What happened next was quite interesting: the British and Americans investigated George Brock, while the Soviets investigated Grenieski. Since Grenieski was one of the leaders of the Polish intelligence department, the task fell on him.

His mental fortitude was clearly not as strong as Kim Philby of the Cambridge Five. Upon seeing the mission, his first thought was that he had been exposed, and he immediately fled to the United States. Although he did not know George Bloch's true identity, he did reveal two key pieces of information: the intelligence originated from the Berlin Station, and the sudden interruption of intelligence after 1960. These two key pieces of information led to George Bloch's arrest: George Bloch had previously worked at the Berlin Station and had been sent to Lebanon to study Arabic after 1960.

George Bullock was sentenced to 42 years in prison, the final British sentence of the year, and was imprisoned in Scrab Prison in London. However, after only five years, he escaped and fled to the Soviet Union, where he was warmly welcomed by the KGB and lived a happy life with his family.

Of course, MI6 is still quite awesome in movies and TV shows, such as "Austin Powers", "007 Series", "The Man from U.N.C.L.E.", etc. However, the reality is another story. Their style of recruiting employees is so Buddhist and harmonious that it is unbelievable.

Starting in 2006, MI6 began placing job ads in The Times, and in 2007 in The Guardian. Later, they even posted recruitment information on recruitment websites. Perhaps this didn't help, so they resorted to placing recruitment ads in movie theaters. In 2017, before a British film was shown, Tawau aired an MI6 recruitment ad featuring a woman going about her daily life. The ad's tagline read: "This woman isn't an MI6 agent, but her ability to act, observe, and execute gives her the qualities to be an agent."

But this didn't work, so the next year they simply placed job ads on TV, targeting women, Asians, and minority immigrants...

I feel that the UK’s inability to recruit good agents may be related to the fact that fewer people want to be writers nowadays: British agents have a peculiar tradition: a spy who doesn’t want to be a good writer is not a good spy.

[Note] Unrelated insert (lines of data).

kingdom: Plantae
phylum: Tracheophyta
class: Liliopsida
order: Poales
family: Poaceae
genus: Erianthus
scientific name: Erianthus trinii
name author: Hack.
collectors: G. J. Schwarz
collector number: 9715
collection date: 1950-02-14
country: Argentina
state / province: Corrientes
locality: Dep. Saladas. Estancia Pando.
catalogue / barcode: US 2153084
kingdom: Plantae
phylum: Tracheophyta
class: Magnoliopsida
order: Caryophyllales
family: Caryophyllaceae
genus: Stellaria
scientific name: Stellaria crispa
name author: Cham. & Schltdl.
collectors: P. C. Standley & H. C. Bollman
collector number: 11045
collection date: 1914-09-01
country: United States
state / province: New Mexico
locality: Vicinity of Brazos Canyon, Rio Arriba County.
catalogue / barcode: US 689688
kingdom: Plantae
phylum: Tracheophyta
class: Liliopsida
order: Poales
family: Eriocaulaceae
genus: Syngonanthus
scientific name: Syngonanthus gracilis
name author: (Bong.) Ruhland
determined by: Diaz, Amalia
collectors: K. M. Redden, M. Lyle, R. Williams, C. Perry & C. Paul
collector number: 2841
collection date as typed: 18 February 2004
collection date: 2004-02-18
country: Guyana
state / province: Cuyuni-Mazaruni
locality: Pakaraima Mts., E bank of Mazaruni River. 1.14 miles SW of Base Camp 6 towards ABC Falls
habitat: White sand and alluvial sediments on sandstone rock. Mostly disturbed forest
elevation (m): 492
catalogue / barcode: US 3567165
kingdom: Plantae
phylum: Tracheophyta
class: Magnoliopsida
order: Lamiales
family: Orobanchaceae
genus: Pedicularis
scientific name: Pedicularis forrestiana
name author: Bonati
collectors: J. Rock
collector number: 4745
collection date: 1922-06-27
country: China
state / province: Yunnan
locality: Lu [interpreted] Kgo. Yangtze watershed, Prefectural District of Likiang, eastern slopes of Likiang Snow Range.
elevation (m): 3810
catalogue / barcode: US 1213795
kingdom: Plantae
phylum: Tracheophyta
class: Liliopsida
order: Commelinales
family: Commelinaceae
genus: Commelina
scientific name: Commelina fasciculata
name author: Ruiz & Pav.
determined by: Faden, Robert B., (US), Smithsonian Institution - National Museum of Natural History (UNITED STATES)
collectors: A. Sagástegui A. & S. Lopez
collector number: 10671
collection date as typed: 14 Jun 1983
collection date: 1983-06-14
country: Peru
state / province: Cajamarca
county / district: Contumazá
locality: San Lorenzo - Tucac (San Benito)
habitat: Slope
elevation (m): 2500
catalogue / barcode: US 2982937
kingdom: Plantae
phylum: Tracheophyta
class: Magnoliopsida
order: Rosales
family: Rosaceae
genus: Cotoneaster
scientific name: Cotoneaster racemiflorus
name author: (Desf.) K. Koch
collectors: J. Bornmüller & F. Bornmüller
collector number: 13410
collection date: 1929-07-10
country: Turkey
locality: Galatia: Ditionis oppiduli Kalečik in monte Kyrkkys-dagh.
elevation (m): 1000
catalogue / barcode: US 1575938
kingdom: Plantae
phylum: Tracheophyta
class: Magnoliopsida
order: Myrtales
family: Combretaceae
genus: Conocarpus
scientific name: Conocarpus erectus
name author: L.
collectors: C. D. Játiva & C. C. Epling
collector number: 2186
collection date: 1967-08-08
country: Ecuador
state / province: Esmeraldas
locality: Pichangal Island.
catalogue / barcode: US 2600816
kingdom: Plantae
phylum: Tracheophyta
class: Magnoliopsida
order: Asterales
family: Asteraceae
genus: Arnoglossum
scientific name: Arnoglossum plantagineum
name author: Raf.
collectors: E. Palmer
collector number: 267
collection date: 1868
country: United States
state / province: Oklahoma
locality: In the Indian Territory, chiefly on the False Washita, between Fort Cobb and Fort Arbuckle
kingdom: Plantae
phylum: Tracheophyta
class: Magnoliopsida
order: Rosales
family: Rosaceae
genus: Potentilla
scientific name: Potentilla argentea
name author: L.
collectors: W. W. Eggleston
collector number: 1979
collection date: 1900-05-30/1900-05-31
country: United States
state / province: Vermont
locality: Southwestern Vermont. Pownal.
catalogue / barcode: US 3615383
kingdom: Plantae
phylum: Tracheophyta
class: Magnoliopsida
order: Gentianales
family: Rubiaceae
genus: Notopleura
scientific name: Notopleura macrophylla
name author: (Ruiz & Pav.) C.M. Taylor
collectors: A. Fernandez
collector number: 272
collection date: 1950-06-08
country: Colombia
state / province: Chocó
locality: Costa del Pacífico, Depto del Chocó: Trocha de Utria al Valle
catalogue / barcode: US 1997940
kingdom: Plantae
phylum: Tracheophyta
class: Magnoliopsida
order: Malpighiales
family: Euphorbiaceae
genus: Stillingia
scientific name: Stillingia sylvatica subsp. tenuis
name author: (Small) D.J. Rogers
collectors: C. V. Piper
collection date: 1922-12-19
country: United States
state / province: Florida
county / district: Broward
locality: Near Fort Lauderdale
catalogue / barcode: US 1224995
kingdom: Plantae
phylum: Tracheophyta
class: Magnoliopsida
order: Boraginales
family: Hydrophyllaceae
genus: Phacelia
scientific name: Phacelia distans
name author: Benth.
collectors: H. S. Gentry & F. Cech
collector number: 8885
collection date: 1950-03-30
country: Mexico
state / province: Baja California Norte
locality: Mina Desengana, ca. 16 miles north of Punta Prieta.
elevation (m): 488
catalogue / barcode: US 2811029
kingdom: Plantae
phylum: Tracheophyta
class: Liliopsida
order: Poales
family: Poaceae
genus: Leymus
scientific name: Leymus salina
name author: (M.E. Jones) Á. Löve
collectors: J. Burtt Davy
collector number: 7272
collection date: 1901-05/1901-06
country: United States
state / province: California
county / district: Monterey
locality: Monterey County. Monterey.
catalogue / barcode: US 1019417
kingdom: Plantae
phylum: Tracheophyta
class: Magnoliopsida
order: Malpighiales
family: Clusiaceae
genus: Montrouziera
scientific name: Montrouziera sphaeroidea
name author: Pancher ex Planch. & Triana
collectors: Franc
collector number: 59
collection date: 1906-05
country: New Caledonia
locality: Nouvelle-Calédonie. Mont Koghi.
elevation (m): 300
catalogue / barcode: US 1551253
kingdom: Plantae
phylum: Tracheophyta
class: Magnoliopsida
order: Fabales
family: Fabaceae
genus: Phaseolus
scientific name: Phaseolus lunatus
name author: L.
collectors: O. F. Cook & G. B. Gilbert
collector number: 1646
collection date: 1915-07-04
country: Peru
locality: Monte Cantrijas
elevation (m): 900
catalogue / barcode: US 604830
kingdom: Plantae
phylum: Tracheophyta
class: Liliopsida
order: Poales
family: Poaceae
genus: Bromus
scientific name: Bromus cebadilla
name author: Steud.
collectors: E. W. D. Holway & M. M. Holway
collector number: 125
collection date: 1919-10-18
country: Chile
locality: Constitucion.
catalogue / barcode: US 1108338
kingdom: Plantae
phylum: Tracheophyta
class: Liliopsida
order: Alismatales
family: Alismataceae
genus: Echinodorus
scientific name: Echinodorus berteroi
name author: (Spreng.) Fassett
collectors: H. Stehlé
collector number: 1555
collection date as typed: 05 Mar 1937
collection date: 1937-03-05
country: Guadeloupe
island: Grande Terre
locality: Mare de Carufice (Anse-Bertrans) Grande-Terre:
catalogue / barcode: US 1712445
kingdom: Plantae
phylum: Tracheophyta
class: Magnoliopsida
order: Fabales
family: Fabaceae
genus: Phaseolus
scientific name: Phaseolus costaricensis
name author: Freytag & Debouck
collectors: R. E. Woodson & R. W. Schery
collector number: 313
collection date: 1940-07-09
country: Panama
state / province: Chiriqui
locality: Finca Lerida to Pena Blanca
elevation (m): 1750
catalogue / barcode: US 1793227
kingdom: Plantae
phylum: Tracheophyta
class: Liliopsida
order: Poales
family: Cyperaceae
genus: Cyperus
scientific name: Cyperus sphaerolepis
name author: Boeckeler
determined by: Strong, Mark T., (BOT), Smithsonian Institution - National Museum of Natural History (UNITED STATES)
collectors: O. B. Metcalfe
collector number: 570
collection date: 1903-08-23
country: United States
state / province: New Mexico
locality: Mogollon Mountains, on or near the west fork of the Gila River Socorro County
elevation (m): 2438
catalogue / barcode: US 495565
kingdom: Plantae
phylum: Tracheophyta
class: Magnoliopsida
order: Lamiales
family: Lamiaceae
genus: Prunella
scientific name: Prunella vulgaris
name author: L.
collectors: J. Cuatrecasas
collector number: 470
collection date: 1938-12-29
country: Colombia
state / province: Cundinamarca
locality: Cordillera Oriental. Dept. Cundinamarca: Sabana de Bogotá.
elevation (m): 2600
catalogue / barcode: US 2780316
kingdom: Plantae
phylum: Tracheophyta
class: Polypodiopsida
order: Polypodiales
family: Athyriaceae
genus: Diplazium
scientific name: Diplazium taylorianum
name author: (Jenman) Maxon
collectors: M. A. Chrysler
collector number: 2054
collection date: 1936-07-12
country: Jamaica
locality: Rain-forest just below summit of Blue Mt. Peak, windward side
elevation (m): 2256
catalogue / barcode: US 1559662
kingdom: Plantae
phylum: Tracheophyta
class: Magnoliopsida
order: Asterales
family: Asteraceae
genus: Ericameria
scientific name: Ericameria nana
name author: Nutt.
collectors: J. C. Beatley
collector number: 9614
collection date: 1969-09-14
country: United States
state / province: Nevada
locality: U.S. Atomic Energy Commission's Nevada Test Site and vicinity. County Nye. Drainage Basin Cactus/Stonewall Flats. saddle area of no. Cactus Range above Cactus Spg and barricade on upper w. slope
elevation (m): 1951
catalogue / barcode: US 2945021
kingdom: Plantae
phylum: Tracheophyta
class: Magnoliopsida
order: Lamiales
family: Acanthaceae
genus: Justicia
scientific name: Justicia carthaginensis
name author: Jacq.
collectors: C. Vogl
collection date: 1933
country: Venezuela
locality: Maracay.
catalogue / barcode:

Ian Fleming, the author of "007," was a British spy; Maugham, the British novelist and playwright, was a British spy; John le Carré, the author of "The Spy Who Came From the Cold" and "Tinker, Tailor, Soldier, Spy," was a British spy; even Graham Greene, the legendary writer who was nominated for the Nobel Prize in Literature 21 times, was a British spy...

This is a strange tradition.

"Wait, I remembered something!" At this time, Van der Beck's voice came from Xiao Peng's headphones: "I remember that today I saw their people moving some strange boxes. We haven't seen these boxes before."

Hahn was silent for a moment before saying, "Alright, this information is worth keeping an eye on. I'll contact my colleagues at the port and keep an eye on them! I'm telling you, this time, no matter what, we're going to kidnap him!"

Xiao Peng was a little confused. What the hell is this MI6? Why are they like robbers?